=== Data shown ===

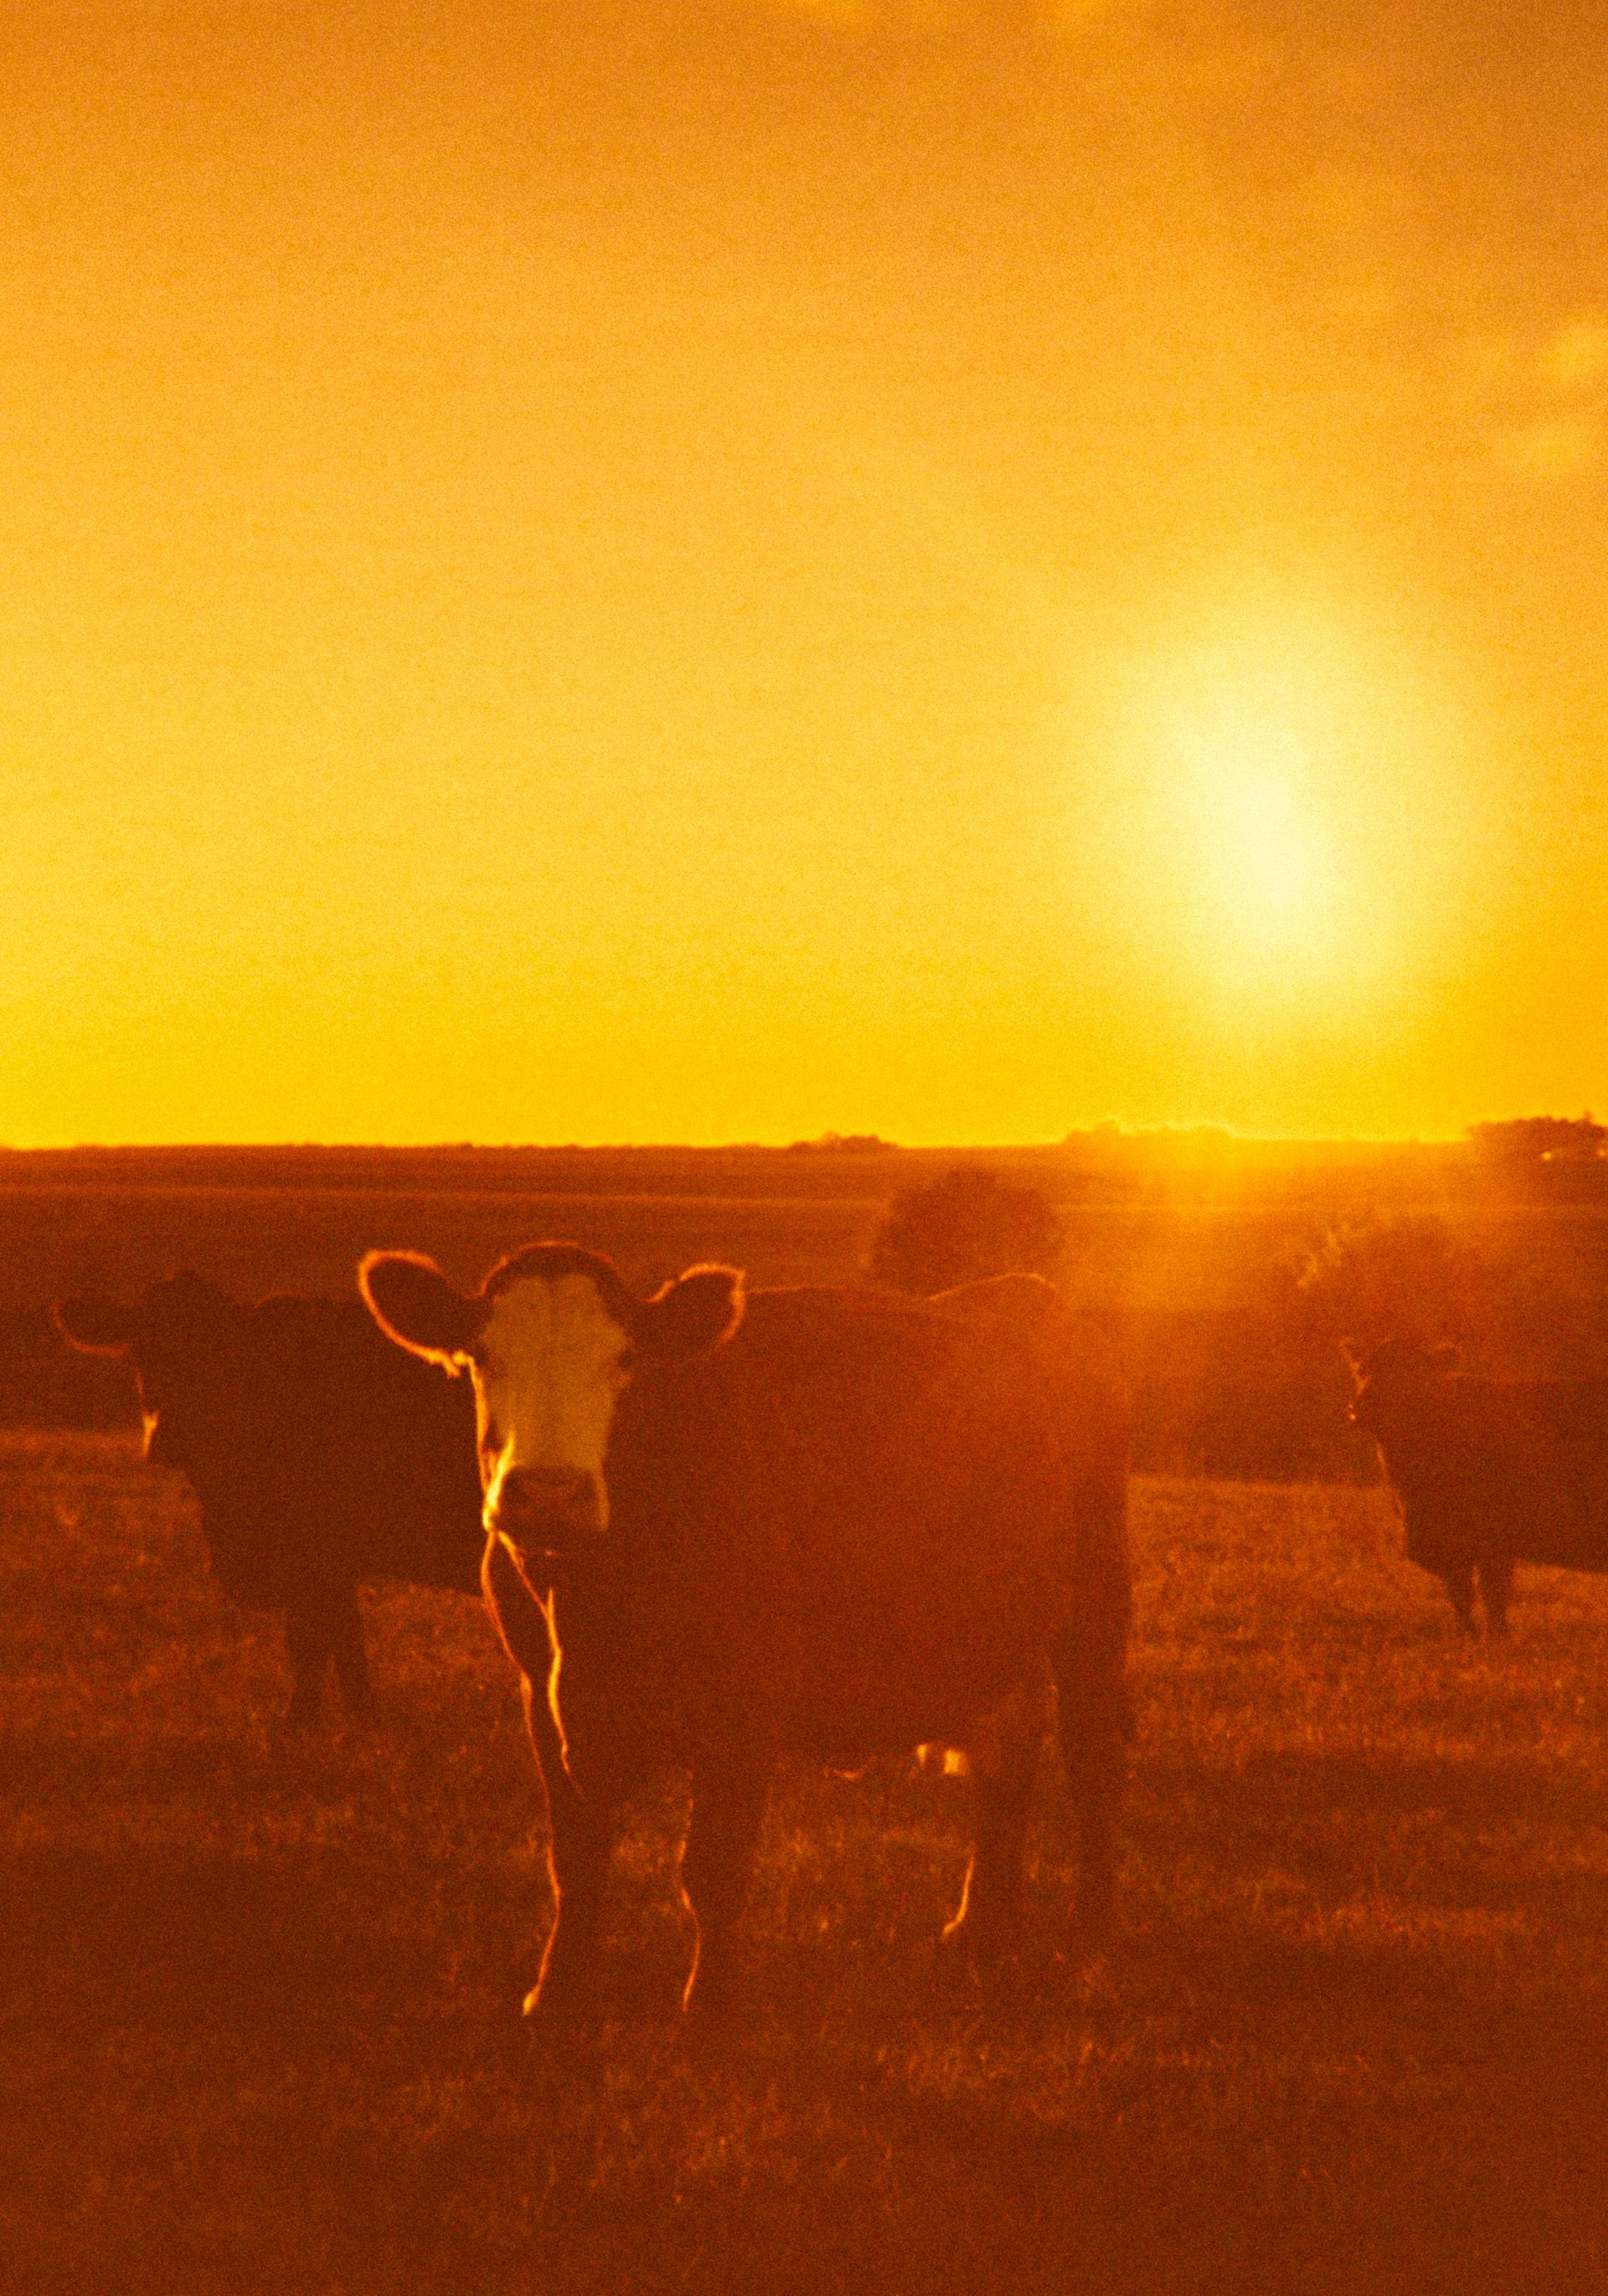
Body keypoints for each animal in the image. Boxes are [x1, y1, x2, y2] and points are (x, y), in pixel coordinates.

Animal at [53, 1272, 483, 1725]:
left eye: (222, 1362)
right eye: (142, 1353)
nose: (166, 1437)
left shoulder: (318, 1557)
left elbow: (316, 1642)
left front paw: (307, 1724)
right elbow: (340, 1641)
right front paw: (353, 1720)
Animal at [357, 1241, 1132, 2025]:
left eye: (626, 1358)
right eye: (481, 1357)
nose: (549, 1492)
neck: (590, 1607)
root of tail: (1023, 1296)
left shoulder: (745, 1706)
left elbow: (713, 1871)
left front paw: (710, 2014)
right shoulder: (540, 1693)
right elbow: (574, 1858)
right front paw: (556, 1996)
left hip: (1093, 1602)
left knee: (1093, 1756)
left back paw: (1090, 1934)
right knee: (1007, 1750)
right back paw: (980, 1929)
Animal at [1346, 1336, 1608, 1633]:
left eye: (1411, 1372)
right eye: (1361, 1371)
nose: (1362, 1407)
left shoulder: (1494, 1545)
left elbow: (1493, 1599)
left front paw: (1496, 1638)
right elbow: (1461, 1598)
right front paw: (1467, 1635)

===
=== Data shown ===

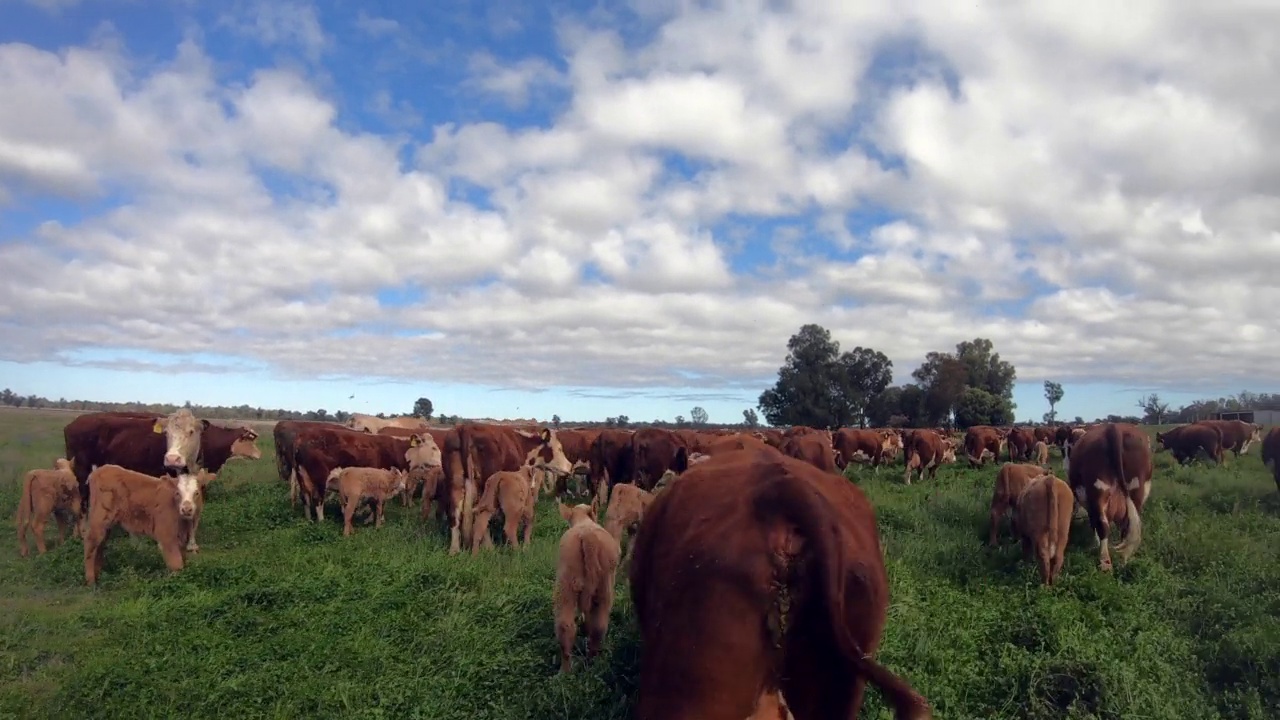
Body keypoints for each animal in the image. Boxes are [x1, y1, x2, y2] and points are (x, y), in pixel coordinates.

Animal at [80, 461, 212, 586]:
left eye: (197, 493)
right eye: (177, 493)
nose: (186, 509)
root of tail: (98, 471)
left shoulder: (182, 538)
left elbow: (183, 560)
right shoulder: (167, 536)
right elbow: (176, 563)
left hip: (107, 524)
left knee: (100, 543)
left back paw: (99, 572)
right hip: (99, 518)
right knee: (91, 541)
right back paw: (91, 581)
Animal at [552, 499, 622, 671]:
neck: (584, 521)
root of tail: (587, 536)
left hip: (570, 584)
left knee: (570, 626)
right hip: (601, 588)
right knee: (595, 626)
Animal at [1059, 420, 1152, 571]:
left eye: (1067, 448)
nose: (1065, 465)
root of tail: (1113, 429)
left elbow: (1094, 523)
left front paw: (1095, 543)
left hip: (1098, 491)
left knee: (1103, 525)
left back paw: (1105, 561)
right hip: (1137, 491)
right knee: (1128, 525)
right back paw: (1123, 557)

===
=== Data shown ===

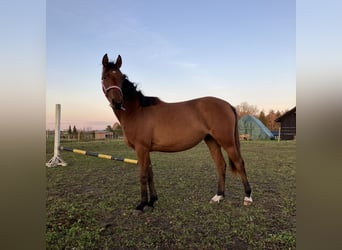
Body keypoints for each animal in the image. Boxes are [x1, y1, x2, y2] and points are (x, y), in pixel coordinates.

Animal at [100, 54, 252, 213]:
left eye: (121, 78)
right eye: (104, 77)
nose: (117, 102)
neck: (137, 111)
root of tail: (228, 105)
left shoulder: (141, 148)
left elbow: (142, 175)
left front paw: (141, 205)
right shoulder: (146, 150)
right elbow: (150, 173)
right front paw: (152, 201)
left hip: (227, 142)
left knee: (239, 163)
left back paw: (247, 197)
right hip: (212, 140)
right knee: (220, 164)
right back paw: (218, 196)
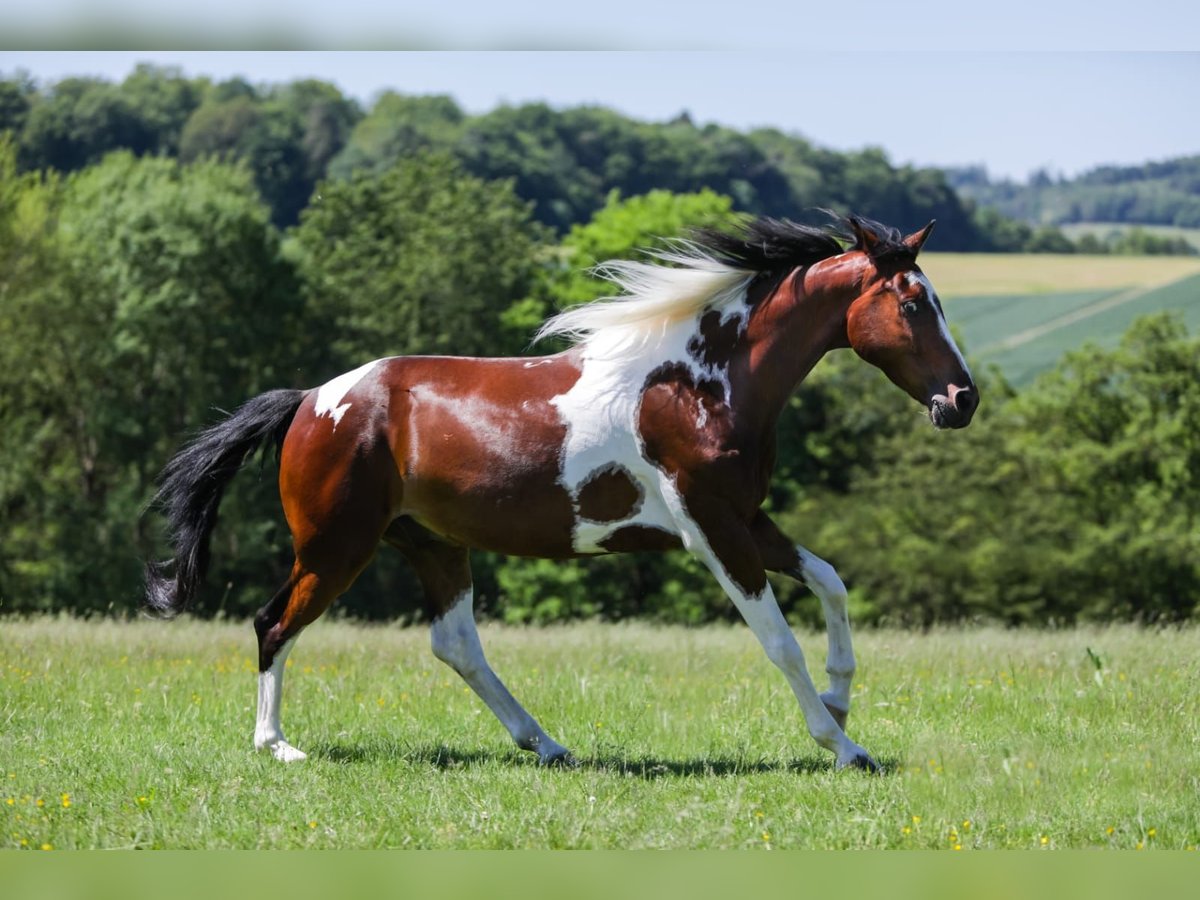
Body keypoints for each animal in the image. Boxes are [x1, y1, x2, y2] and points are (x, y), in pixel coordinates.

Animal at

===

## Work required
Give back, exactly as written, the stretch from the line with "right knee: (91, 541)" through the line with "nose: (1065, 465)", and no other lines from the records above.

## Result for this exercise
right knee: (91, 541)
right back paw: (91, 581)
Animal at [552, 499, 622, 671]:
neck: (584, 521)
root of tail: (587, 536)
left hip: (570, 584)
left knee: (570, 626)
right hip: (601, 588)
right knee: (595, 626)
Animal at [1059, 420, 1152, 571]:
left eye: (1067, 448)
nose: (1065, 465)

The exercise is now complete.